I am posting tonight on the new PCB mod I did, it is from batteryspace.com. I will PM you, I have a spare.
http://www.batteryspace.com/index.asp?PageAction=VIEWCATS&Category=711

http://www.batteryspace.com/index.asp?PageAction=VIEWPROD&ProdID=2774


----------



## vestureofblood (Aug 29, 2008)

UPDATE: So after draining a bit of the overvoltage from my AW cells (down to about 4.09) I slipped the cells ito M*g61 and.... :mecry: there goes a 5761. I am realy not sure what to even do now. I am not liking the idea of having to undercharge the cells each time I use them but removing my new resistance fix sounds like a bummer too. Suggestions any one?

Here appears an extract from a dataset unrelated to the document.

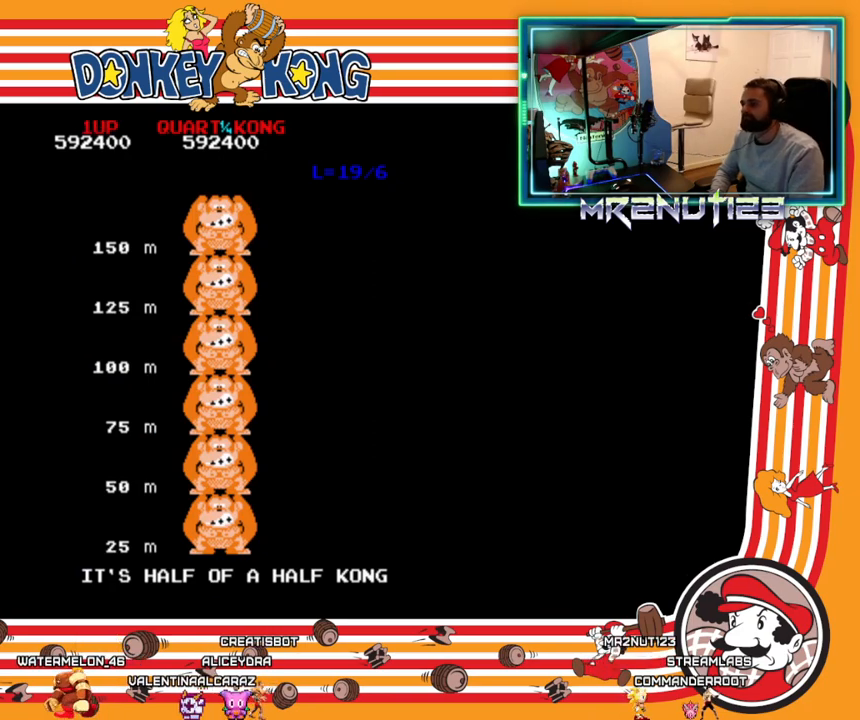
{"buttons": ["DPAD_RIGHT"], "events": []}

NL thanks. My PM board awaits your message.


----------



## Northern Lights (Aug 29, 2008)

vestureofblood said:


> UPDATE: So after draining a bit of the overvoltage from my AW cells (down to about 4.09) I slipped the cells ito M*g61 and.... :mecry: there goes a 5761. I am realy not sure what to even do now. I am not liking the idea of having to undercharge the cells each time I use them but removing my new resistance fix sounds like a bummer too. Suggestions any one?
> 
> NL thanks. My PM board awaits your message.


 
You need to soft start this mod. Spend the money, its a hobby after all, and get the AW driver and you will have a favorite light!

The only reason I fooled around with AWR, notice the R, drivers and NTCs was to have a plain off and on light. Those lights were used in law enforcement and in real life or death tatics you want the light off and not make a mistake and just dim it of flash it, just on and off, think about it and it is obvious why, otherwise I would put the AW driver in all my incadescents. High, Medium, low and strobe. AW is the best and he is a great friend too.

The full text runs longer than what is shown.